Try it →
Your answer is one number, how many lines in the entries include "note".

○ ○ ○ ○

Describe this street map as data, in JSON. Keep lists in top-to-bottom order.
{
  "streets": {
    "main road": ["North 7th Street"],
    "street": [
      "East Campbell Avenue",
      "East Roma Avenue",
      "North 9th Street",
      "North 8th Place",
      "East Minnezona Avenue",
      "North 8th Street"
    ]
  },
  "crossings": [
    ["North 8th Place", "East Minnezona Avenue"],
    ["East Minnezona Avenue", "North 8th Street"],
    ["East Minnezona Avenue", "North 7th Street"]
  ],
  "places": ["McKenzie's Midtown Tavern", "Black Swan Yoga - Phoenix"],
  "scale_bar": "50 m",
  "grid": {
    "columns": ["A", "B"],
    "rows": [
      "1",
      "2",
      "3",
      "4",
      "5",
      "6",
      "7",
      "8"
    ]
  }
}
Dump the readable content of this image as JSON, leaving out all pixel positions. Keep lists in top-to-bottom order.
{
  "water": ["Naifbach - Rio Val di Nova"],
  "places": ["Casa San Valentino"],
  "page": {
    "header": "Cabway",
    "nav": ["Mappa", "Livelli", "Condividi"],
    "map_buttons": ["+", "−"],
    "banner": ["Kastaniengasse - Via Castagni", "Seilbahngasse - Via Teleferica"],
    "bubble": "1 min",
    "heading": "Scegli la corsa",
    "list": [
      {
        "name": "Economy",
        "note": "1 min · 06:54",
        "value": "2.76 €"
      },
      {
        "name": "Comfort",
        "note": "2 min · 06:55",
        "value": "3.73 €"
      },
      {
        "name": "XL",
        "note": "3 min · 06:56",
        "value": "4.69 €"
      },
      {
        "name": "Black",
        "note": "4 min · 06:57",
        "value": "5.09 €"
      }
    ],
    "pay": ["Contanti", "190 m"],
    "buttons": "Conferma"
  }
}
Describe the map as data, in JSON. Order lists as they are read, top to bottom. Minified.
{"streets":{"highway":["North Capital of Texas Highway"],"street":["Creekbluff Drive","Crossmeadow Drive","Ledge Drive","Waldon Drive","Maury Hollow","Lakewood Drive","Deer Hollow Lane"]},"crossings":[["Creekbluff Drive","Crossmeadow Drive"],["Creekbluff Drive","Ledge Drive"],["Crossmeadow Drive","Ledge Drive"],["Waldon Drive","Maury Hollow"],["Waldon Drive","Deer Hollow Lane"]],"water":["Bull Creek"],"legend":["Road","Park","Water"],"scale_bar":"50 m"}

○ ○ ○ ○

Written solution →
4